- What this task involves -
Print, from the listing below, the lines starting at the line containing "X+740000Y+510000D03*" and ending at the line containing "X+4730000Y+1274000D03*", exactly as they stand, and print nothing else.

# # # #

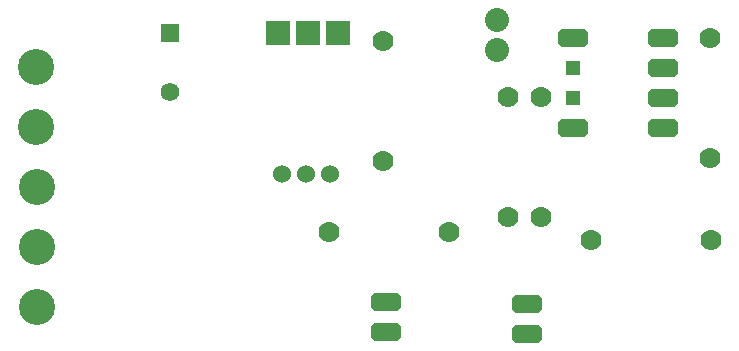
<source format=gbr>
G04 PROTEUS GERBER X2 FILE*
%TF.GenerationSoftware,Labcenter,Proteus,8.13-SP0-Build31525*%
%TF.CreationDate,2025-01-17T15:38:28+00:00*%
%TF.FileFunction,Copper,L1,Top*%
%TF.FilePolarity,Positive*%
%TF.Part,Single*%
%TF.SameCoordinates,{73f3b6ee-04d2-4b7e-bada-d99319bd8aaf}*%
%FSLAX45Y45*%
%MOMM*%
G01*
%AMDIL000*
4,1,8,
-1.270000,0.457200,-0.965200,0.762000,0.965200,0.762000,1.270000,0.457200,1.270000,-0.457200,
0.965200,-0.762000,-0.965200,-0.762000,-1.270000,-0.457200,-1.270000,0.457200,
0*%
%TA.AperFunction,ComponentPad*%
%ADD10DIL000*%
%ADD11R,1.270000X1.270000*%
%TA.AperFunction,ComponentPad*%
%ADD12R,2.032000X2.032000*%
%TA.AperFunction,ComponentPad*%
%ADD13C,2.032000*%
%ADD14C,3.048000*%
%ADD15C,1.778000*%
%TA.AperFunction,ComponentPad*%
%ADD16C,1.524000*%
%TA.AperFunction,WasherPad*%
%ADD17R,1.580000X1.580000*%
%TA.AperFunction,ComponentPad*%
%ADD18C,1.580000*%
%TD.AperFunction*%
D10*
X+5280000Y+2790000D03*
D11*
X+5280000Y+2536000D03*
X+5280000Y+2282000D03*
D10*
X+5280000Y+2028000D03*
X+6042000Y+2028000D03*
X+6042000Y+2282000D03*
X+6042000Y+2536000D03*
X+6042000Y+2790000D03*
D12*
X+2786000Y+2830000D03*
X+3040000Y+2830000D03*
X+3294000Y+2830000D03*
D13*
X+4640000Y+2686000D03*
X+4640000Y+2940000D03*
D14*
X+730000Y+2039620D03*
X+730000Y+2540000D03*
X+740000Y+510000D03*
X+740000Y+1018000D03*
X+740000Y+1526000D03*
D15*
X+6440000Y+2790000D03*
X+6440000Y+1774000D03*
X+5430000Y+1080000D03*
X+6446000Y+1080000D03*
X+4230000Y+1150000D03*
X+3214000Y+1150000D03*
X+5010000Y+2290000D03*
X+5010000Y+1274000D03*
X+3670000Y+2760000D03*
X+3670000Y+1744000D03*
D10*
X+4890000Y+540000D03*
X+4890000Y+286000D03*
D15*
X+4730000Y+2290000D03*
X+4730000Y+1274000D03*
D10*
X+3700000Y+550000D03*
X+3700000Y+296000D03*
D16*
X+3223200Y+1640000D03*
X+3020000Y+1640000D03*
X+2816800Y+1640000D03*
D17*
X+1870000Y+2830000D03*
D18*
X+1870000Y+2330000D03*
M02*

</source>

# # # #

- Result of this task -
X+740000Y+510000D03*
X+740000Y+1018000D03*
X+740000Y+1526000D03*
D15*
X+6440000Y+2790000D03*
X+6440000Y+1774000D03*
X+5430000Y+1080000D03*
X+6446000Y+1080000D03*
X+4230000Y+1150000D03*
X+3214000Y+1150000D03*
X+5010000Y+2290000D03*
X+5010000Y+1274000D03*
X+3670000Y+2760000D03*
X+3670000Y+1744000D03*
D10*
X+4890000Y+540000D03*
X+4890000Y+286000D03*
D15*
X+4730000Y+2290000D03*
X+4730000Y+1274000D03*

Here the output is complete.